The city of Winnipeg may be buried in snow, but that hasn’t slowed down those who rely on donations for their meals.
Long-running charitable non-profit Agape Table saw lineups of people brave the chilly temperatures and deep snow to wait for breakfast early Thursday morning — no different than any other day of the year.
“We serve breakfast from 7 a.m. to 11 a.m. Monday to Friday, and honestly, our guests are lined up now anywhere from a quarter after 6 on,” Agape Table’s general manager Dave Feniuk told Global Winnipeg.
“Hunger doesn’t take a break just because the weather doesn’t cooperate.”
Feniuk said the situation seems to be getting worse for Winnipeggers in need, and that Agape Table is seeing a much wider range of guests looking for a hot meal than ever before.
“We’re still helping the marginalized community, but now we’re (also) feeding refugees, we’re feeding newcomers. … Unfortunately now we’re seeing a lot more people coming to the door that have jobs, and we’re serving the working poor,” he said.

──────────

§ **What is expected**
Answer these questions using the article about Agape Table:
(a) On what day of the week did people line up in the snow for breakfast?
(b) During what hours and on which days does Agape Table serve breakfast?
(c) Besides the marginalized community, which groups does Feniuk say Agape Table is now feeding?

Collected data:
──────────

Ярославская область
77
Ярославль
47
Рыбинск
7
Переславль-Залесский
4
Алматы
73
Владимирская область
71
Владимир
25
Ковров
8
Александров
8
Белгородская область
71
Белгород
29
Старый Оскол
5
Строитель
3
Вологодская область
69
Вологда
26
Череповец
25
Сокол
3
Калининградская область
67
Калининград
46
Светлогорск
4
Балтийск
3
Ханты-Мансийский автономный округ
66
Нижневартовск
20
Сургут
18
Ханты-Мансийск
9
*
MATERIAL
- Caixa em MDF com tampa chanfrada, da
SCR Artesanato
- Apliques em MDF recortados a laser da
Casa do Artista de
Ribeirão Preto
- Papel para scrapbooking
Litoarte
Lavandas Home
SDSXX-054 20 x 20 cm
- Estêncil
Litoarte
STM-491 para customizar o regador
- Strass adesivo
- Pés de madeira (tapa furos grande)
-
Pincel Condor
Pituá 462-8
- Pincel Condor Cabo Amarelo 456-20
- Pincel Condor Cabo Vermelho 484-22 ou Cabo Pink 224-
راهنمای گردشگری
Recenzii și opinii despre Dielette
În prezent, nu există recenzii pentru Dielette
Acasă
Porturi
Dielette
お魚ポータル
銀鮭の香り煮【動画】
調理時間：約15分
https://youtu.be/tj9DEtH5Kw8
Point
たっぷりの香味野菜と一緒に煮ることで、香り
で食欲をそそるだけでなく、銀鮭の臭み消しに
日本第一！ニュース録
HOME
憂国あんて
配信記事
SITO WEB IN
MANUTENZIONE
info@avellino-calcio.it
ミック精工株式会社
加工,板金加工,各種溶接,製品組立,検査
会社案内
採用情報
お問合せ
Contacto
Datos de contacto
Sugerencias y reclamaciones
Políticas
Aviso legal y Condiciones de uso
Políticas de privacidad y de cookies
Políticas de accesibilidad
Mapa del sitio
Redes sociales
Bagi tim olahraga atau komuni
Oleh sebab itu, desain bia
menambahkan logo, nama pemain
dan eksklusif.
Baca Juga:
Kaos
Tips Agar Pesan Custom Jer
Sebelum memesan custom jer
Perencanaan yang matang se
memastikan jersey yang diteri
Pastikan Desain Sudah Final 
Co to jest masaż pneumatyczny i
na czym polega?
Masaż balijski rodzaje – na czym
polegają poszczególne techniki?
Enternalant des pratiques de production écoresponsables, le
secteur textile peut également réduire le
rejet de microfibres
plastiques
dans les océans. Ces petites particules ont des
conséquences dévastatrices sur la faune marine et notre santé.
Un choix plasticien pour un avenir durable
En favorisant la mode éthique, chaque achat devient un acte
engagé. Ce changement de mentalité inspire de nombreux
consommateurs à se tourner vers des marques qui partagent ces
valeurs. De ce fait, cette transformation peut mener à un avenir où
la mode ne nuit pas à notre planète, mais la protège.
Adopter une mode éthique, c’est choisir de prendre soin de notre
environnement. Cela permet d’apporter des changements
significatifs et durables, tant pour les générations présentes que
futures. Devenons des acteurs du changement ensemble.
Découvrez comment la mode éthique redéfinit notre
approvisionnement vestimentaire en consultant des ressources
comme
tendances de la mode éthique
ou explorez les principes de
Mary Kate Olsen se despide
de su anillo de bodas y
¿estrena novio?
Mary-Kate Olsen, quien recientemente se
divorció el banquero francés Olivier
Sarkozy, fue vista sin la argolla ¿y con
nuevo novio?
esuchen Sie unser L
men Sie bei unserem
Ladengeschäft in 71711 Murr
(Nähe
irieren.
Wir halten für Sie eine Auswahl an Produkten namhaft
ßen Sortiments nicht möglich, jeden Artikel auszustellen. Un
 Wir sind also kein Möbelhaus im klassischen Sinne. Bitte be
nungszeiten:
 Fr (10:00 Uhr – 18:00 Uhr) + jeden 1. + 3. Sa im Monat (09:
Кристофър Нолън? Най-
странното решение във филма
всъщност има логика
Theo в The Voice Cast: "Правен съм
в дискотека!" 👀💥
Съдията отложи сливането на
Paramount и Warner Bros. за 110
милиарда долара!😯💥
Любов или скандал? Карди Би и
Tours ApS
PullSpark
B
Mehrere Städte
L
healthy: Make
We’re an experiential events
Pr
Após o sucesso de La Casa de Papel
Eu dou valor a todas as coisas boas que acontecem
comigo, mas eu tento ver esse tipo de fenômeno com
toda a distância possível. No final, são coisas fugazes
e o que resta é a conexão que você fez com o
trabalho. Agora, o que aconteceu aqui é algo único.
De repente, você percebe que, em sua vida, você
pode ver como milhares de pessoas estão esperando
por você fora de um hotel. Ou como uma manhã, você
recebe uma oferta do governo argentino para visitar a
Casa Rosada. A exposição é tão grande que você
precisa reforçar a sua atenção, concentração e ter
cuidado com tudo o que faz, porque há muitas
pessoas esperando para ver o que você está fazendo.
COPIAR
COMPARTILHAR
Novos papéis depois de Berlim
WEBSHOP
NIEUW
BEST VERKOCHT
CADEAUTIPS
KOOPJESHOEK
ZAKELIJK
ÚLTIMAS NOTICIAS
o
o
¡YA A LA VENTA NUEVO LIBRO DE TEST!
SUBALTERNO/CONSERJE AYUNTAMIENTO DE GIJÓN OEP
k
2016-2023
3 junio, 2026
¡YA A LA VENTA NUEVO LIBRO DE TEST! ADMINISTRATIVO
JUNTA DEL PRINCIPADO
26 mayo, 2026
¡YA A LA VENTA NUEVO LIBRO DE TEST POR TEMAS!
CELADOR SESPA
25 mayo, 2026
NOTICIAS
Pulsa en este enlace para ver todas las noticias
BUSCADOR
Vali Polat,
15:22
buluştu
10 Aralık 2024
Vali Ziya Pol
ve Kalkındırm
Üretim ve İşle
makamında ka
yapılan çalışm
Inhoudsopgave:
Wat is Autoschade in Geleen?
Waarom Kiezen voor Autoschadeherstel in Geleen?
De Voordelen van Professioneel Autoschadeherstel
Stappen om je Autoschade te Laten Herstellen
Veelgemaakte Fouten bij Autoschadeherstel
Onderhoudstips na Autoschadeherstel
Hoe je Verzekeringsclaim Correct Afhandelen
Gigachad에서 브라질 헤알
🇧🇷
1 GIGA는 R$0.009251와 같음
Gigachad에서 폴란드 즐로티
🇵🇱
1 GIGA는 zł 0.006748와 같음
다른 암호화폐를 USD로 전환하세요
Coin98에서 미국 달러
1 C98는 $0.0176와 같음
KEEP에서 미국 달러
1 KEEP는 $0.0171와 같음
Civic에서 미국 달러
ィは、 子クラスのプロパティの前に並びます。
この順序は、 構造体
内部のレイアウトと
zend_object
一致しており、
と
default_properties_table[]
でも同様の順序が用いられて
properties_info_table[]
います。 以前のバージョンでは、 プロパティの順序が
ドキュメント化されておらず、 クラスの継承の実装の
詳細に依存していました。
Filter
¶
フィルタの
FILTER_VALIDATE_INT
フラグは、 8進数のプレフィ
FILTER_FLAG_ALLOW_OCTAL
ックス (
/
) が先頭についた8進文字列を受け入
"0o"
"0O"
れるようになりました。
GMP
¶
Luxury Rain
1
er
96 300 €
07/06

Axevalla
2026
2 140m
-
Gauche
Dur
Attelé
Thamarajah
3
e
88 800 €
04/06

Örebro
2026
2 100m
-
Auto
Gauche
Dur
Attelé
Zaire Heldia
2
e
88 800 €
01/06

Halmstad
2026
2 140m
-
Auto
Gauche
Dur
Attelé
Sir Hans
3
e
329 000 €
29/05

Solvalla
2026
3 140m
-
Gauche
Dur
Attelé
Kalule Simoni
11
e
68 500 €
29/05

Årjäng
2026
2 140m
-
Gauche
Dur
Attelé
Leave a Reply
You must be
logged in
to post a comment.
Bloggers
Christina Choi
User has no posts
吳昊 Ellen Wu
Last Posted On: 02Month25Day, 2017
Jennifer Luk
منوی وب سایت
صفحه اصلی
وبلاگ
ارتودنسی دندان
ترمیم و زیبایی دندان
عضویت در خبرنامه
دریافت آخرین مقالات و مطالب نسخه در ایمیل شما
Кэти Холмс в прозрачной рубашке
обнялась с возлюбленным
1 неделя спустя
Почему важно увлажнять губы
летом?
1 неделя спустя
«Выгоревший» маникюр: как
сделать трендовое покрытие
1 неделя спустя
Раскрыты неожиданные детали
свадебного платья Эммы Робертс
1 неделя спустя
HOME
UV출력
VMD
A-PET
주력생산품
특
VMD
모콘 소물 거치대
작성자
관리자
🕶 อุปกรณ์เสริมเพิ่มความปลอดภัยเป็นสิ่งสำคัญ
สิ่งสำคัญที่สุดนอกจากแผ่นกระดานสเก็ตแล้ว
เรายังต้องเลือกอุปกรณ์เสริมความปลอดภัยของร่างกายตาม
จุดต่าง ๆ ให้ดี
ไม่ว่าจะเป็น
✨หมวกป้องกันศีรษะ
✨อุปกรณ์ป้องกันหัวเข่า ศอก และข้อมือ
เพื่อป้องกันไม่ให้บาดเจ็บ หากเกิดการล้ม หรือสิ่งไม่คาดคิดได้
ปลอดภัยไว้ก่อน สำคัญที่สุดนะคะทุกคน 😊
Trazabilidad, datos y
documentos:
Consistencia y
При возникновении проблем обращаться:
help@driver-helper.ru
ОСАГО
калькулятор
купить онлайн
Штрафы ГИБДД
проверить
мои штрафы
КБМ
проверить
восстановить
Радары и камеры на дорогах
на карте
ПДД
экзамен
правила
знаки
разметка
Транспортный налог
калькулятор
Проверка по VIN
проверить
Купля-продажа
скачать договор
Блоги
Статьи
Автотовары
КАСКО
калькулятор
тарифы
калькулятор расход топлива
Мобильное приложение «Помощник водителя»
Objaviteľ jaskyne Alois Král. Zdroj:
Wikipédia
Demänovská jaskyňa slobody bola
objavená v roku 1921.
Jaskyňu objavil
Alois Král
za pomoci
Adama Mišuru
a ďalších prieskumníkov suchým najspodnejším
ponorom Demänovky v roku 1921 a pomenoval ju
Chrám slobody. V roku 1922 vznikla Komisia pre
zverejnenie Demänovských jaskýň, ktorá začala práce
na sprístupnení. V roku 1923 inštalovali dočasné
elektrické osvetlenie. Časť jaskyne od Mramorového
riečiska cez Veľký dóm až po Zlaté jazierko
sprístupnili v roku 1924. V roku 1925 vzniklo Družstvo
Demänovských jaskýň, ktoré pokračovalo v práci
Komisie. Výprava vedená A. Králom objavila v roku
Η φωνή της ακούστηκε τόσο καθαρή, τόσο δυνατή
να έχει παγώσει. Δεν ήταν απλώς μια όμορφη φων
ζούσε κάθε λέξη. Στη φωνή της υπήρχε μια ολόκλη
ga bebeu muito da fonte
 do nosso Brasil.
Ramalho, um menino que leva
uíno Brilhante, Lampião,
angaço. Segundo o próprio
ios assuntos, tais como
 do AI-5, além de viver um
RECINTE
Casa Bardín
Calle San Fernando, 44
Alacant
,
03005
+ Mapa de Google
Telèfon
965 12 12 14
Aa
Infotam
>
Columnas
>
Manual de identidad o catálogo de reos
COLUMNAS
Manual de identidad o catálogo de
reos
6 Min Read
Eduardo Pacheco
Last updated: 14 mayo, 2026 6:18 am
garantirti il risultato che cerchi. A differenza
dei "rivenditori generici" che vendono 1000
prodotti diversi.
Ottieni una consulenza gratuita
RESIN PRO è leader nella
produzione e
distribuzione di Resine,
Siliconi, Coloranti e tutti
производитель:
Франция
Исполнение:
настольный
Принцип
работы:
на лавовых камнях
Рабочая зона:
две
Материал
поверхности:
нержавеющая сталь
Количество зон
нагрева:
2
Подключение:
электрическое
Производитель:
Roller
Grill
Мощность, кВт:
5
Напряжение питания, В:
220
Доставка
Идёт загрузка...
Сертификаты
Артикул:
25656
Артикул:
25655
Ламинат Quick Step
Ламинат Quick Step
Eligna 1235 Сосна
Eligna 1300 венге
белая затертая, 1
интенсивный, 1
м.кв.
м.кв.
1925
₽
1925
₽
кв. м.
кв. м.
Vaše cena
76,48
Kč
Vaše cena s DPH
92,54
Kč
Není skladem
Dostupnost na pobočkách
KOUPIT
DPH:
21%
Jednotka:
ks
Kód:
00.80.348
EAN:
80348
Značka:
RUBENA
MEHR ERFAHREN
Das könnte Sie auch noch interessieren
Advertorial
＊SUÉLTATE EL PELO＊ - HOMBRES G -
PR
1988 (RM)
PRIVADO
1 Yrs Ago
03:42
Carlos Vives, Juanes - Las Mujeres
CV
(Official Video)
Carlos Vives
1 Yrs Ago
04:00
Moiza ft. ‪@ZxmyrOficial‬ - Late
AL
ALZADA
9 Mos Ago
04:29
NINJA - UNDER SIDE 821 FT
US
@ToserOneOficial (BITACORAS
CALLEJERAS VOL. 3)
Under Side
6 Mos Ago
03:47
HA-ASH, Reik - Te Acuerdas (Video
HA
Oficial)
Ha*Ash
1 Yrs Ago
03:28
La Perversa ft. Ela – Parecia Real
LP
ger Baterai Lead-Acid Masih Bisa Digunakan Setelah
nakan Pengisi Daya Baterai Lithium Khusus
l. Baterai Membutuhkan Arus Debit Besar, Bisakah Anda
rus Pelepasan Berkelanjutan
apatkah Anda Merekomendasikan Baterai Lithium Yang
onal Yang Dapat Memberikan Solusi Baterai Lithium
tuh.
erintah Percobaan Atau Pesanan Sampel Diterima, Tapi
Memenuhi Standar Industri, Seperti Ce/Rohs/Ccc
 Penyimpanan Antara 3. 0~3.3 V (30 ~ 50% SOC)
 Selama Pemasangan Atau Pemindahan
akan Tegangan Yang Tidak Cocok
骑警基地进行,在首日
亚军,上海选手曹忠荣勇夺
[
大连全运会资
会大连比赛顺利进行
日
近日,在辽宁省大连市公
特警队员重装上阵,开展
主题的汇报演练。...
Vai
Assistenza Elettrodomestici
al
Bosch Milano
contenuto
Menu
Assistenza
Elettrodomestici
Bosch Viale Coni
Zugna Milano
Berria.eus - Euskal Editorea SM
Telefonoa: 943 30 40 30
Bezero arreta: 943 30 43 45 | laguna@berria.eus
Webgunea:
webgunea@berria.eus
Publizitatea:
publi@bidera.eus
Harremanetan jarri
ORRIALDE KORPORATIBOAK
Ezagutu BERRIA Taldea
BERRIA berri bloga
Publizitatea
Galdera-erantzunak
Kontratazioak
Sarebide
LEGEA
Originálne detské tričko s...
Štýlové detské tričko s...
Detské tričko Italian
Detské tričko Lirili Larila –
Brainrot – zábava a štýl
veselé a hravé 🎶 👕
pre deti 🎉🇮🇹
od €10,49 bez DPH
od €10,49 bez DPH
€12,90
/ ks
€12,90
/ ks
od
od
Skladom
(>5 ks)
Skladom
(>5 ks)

──────────

§ **Response to this exercise**
(a) Thursday
(b) From 7 a.m. to 11 a.m., Monday to Friday
(c) Refugees, newcomers, and the working poor